### DOCUMENT TEXT ###

On October 3, 2017, Pfizer, Inc. (“Pfizer”) filed a petition for inter partes review (“IPR”) against U.S. Patent No. 7,846,441 (“the ʼ441 patent”), assigned to Genentech, Inc. (“Genentech”), entitled “Treatment with anti-ErbB2 antibodies.”  The ʼ441 patent is related to Genentech’s Herceptin® (trastuzumab) product.  Last November, Pfizer announced positive results in a pivotal safety and efficacy study comparing Herceptin® to Pfizer’s potential biosimilar to Herceptin®.  Pfizer has not yet announced the filing of an application for its potential biosimilar to the FDA.

As we previously reported, two other IPR petitions have been previously filed against the ʼ441 patent.  IPR2017-00731 was filed by Hospira Inc., a Pfizer subsidiary, and institution was denied on July 27, 2017.  IPR2017-01121 was filed by Celltrion, Inc. on March 21, 2017, and an institution decision has not yet been entered.  However, Pfizer moved to join the Celltrion IPR on September 7, 2017, by filing a petition challenging the same claims on the same grounds.  That proceeding is IPR2017-02063.

In its newly-filed IPR, Pfizer asserts that the combination claimed in the ʼ441 patent was disclosed in an article in the LA Times more than one year before the priority date of the ʼ441 patent.  According to Pfizer, the article “A Lottery of Life, Death – and Hope” disclosed that “HER2-overexpressing breast cancer patients were being treated with the same combination therapy” claimed in the ʼ441 patent.  Pfizer claims that the LA Times article was newly discovered and was not identified by the examiner during prosecution.

Pfizer’s petition also includes a second ground adding a reference to a combination previously advanced in IPR2017-00731.  According to Pfizer, it reasonably believed that the limitation “in the absence of an anthracycline derivative” was sufficiently disclosed in the two references combined in its prior petition based on statements made by the patent owner and the examiner during prosecution. Thus, Pfizer asserts that it “could not have anticipated” Genentech seeking a construction of that term that would require “‘avoidance’ of anthracyclines, rather than simply their ‘absence’ in a treatment regimen.”  Pfizer claims it was “this unanticipated shift that led the Board” to deny institution. Pfizer argues the new reference supplies this limitation because it excluded patients from a clinical trial if they were previously treated with anthracycline.

### DATA TO EXAMINE ###

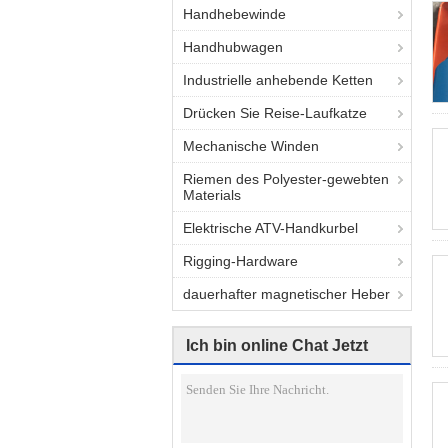
Handhebewinde
Handhubwagen
Industrielle anhebende Ketten
Drücken Sie Reise-Laufkatze
Mechanische Winden
Riemen des Polyester-gewebten
Materials
Elektrische ATV-Handkurbel
Rigging-Hardware
dauerhafter magnetischer Heber
Ich bin online Chat Jetzt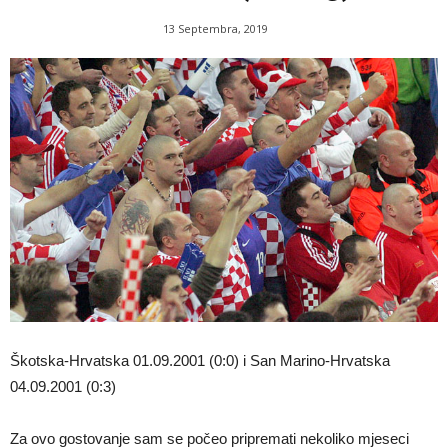
13 Septembra, 2019
Škotska-Hrvatska 01.09.2001 (0:0) i San Marino-Hrvatska
04.09.2001 (0:3)
Za ovo gostovanje sam se počeo pripremati nekoliko mjeseci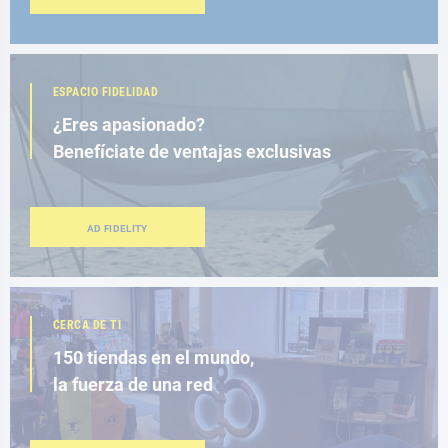
ESPACIO FIDELIDAD
¿Eres apasionado?
Benefíciate de ventajas exclusivas
AD FIDELITY
CERCA DE TI
150 tiendas en el mundo,
la fuerza de una red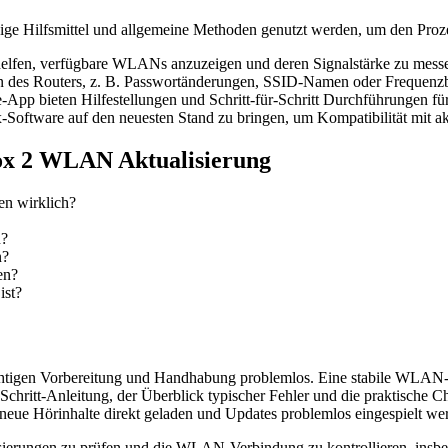
e Hilfsmittel und allgemeine Methoden genutzt werden, um den Prozess
elfen, verfügbare WLANs anzuzeigen und deren Signalstärke zu mess
n des Routers, z. B. Passwortänderungen, SSID-Namen oder Frequenzba
ie-App bieten Hilfestellungen und Schritt-für-Schritt Durchführungen 
-Software auf den neuesten Stand zu bringen, um Kompatibilität mit 
box 2 WLAN Aktualisierung
en wirklich?
n?
n?
en?
ist?
ichtigen Vorbereitung und Handhabung problemlos. Eine stabile WLAN-
chritt-Anleitung, der Überblick typischer Fehler und die praktische Ch
 neue Hörinhalte direkt geladen und Updates problemlos eingespielt we
lisierungen zu prüfen und die WLAN-Verbindung zu kontrollieren, ins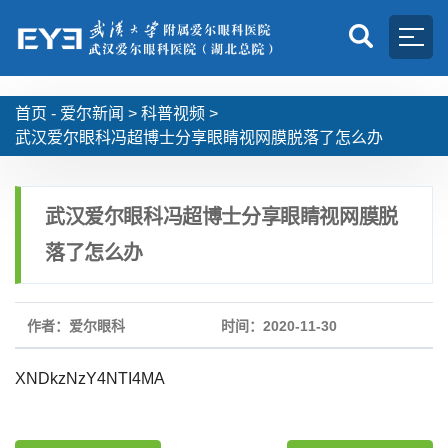
首页 -
爱尔新闻
>
科普视频
>
武汉爱尔眼科冯超博士分享眼睛视网膜脱落了怎么办
武汉爱尔眼科冯超博士分享眼睛视网膜脱
落了怎么办
作者：爱尔眼科
时间：2020-11-30
XNDkzNzY4NTI4MA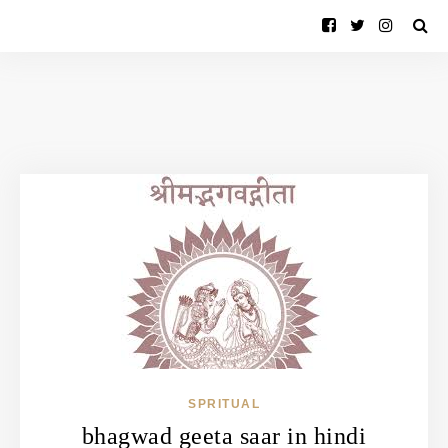
SPRITUAL
bhagwad geeta saar in hindi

###

SET OF TASKS:
a) Answer these questions using the passage about Pfizer's petition against the ʼ441 patent:
(i) On what date did Pfizer file its petition for inter partes review?
(ii) Which company filed IPR2017-01121?
(iii) What is the title of the LA Times article that Pfizer cites?
b) Extract the part of the passage about Pfizer's petition against the ʼ441 patent that opens with the words containing "On October 3, 2017, Pfizer, Inc." and closes with "to the FDA.".

ANSWERS BY ITEM NUMBER:
a)
(i) October 3, 2017
(ii) Celltrion, Inc.
(iii) "A Lottery of Life, Death – and Hope"

b)
On October 3, 2017, Pfizer, Inc. (“Pfizer”) filed a petition for inter partes review (“IPR”) against U.S. Patent No. 7,846,441 (“the ʼ441 patent”), assigned to Genentech, Inc. (“Genentech”), entitled “Treatment with anti-ErbB2 antibodies.”  The ʼ441 patent is related to Genentech’s Herceptin® (trastuzumab) product.  Last November, Pfizer announced positive results in a pivotal safety and efficacy study comparing Herceptin® to Pfizer’s potential biosimilar to Herceptin®.  Pfizer has not yet announced the filing of an application for its potential biosimilar to the FDA.